● **TASK STATEMENT**: Reproduce every line of text in the material below verbatim, leaving out the pictures.

● **MATERIAL FOR THE TASK**:
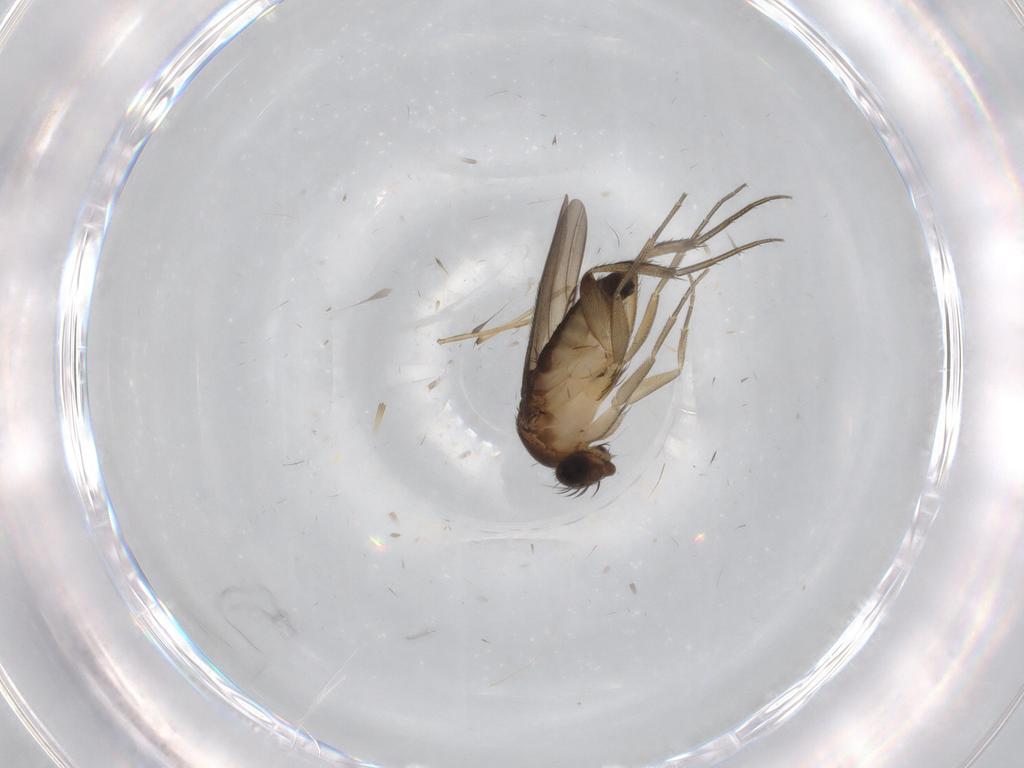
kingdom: Animalia
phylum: Arthropoda
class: Insecta
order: Diptera
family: Phoridae
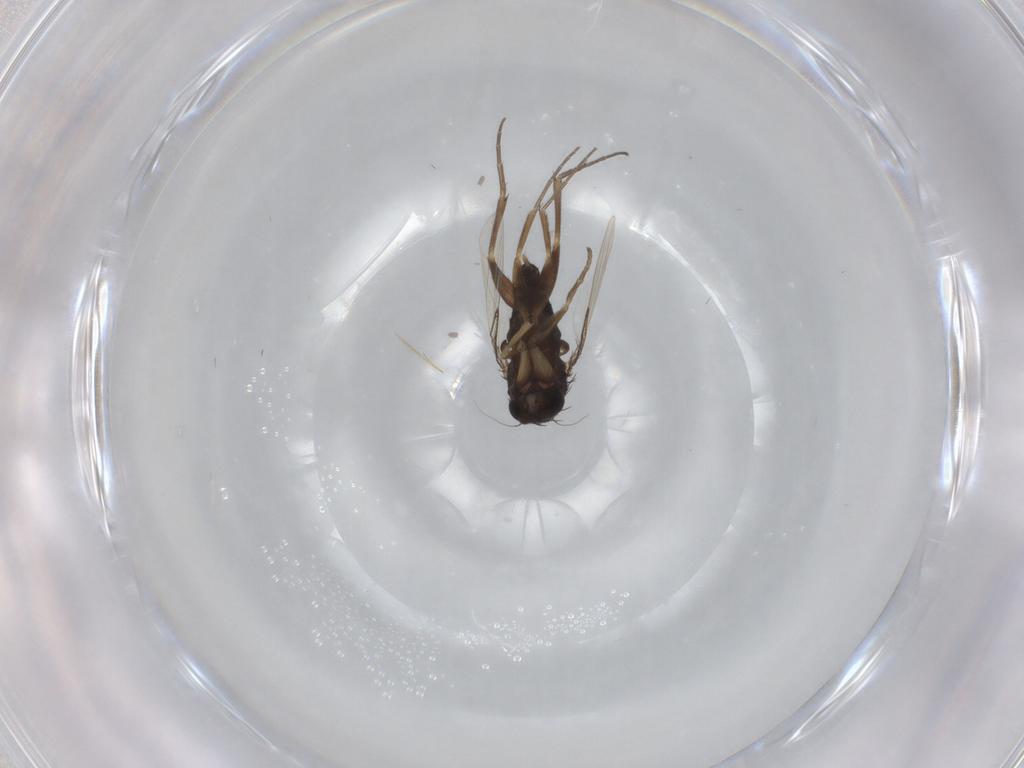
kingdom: Animalia
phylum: Arthropoda
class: Insecta
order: Diptera
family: Phoridae
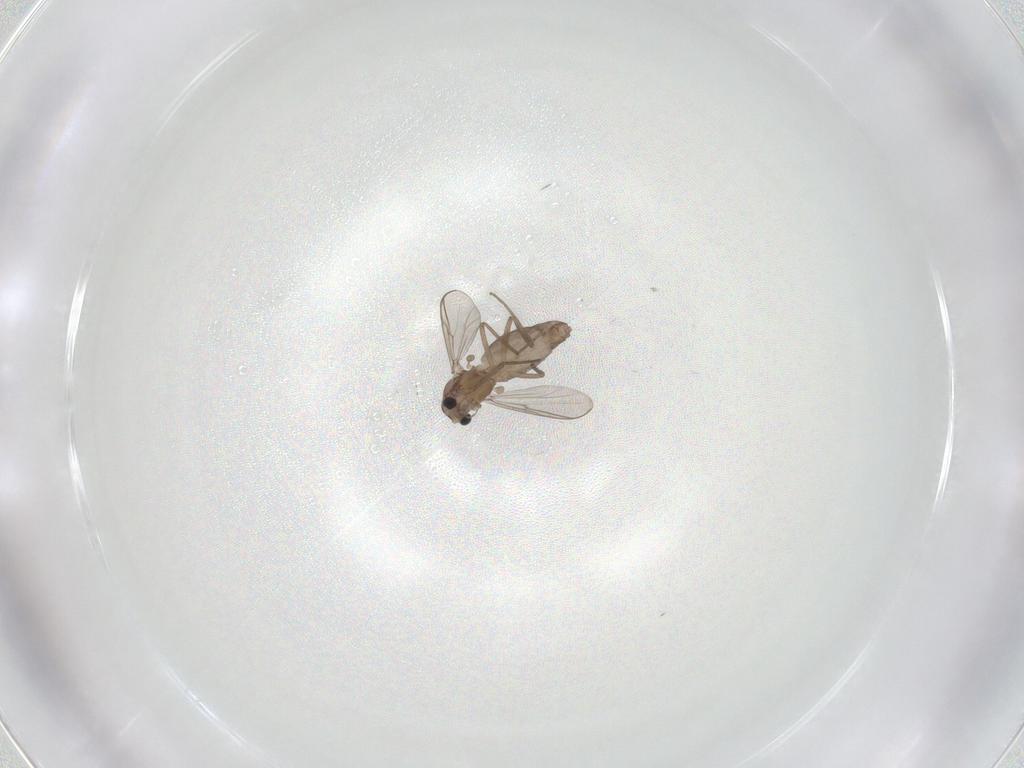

● **OUTPUT OF THE TASK**:
kingdom: Animalia
phylum: Arthropoda
class: Insecta
order: Diptera
family: Phoridae
kingdom: Animalia
phylum: Arthropoda
class: Insecta
order: Diptera
family: Phoridae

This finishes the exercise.